James 5:16-17 says, “…pray for one another, so that you may be healed. The prayer of the righteous is powerful and effective.” John 15:7 also says, “If you abide in me, and my words abide in you, ask for whatever you wish, and it will be done for you.” 1 John 3:22 reflects the same thing too.

If prayers were futile, Jesus would never have told us these things. But He did.

But just because we say God answers prayers, we do not mean to say that we can ask just whatever we want. When we pray and that prayer is not answered according to our wishes, then, does that mean it is useless?

Psalm 66:18 tells us, “If I had cherished iniquity in my heart, the Lord would not have listened.” James is more direct, “You ask and do not receive, because you ask wrongly, in order to spend what you get on your pleasures.”

James 1:6-8 is even more terse about how we should pray, “Ask in faith, never doubting, for the one who doubts is like a wave of the sea, driven and tossed by the wind, for the doubter, being double-minded and unstable in every way, must not expect to receive anything from the Lord.”

Additionally, when we see what John 15:7 had to say, we see that there is a prerequisite: “If you abide in me and my word abide in you.” We have seen the same thing in James 1:6-8 above, the importance of having faith, an undoubting faith.

Look at Abraham. God promised him that he will be blessed, he will be given land, and that his offspring will be numerous as the stars above. But, in reality, Abraham barely managed (a little bit of exaggeration here, or is it?) to have a son. He did not have any land, besides the one he purchased for his wife Sarah at Macpelah (Gen. 23:17-18). Where are all the offspring promised to him then?

Would this mean that the promises to Abraham were false promises? Were Abraham’s prayers unanswered? He did not own land and he had ONE son.

Look at Abraham now. He had been given a land, the promised land. His offspring? They are now as numerous as the stars above.

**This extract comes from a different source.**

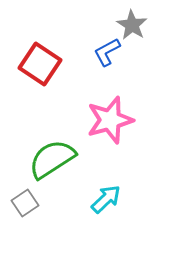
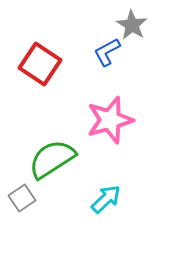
gray square: moved 3 px left, 5 px up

You and I are also of Abraham, through faith in Jesus Christ.

And so, we can see that God answers all prayers, but not necessarily in accordance with all our specifications and time limits. Therefore, the prayers of the church today do have meaning, and are heard by God. God answers prayers in His own time and in His own way.

When we pray today, without proper faith and without abiding to the words of the Lord, we already have set answers and ways in our minds for God to answer them, isn’t it? And when they do not happen according to our desires, we say, “God does not answer prayers.” Isn’t this too hypocritical?

Yes, God answers prayers. He has, He does and He will. But not necessarily according to our wishes.

There will be times when He says “Yes” (Gen. 25:21; Jn. 14:13; 1 Sam. 1-2); there will be times when He says “No” (1 Sam. 8:18; 2 Sam. 7; 1 Kings 19; Jn. 11); and there will be times when He says “Wait, not yet” (Sam 46:10; Rom 8:25; 12:12; Phil. 4:6).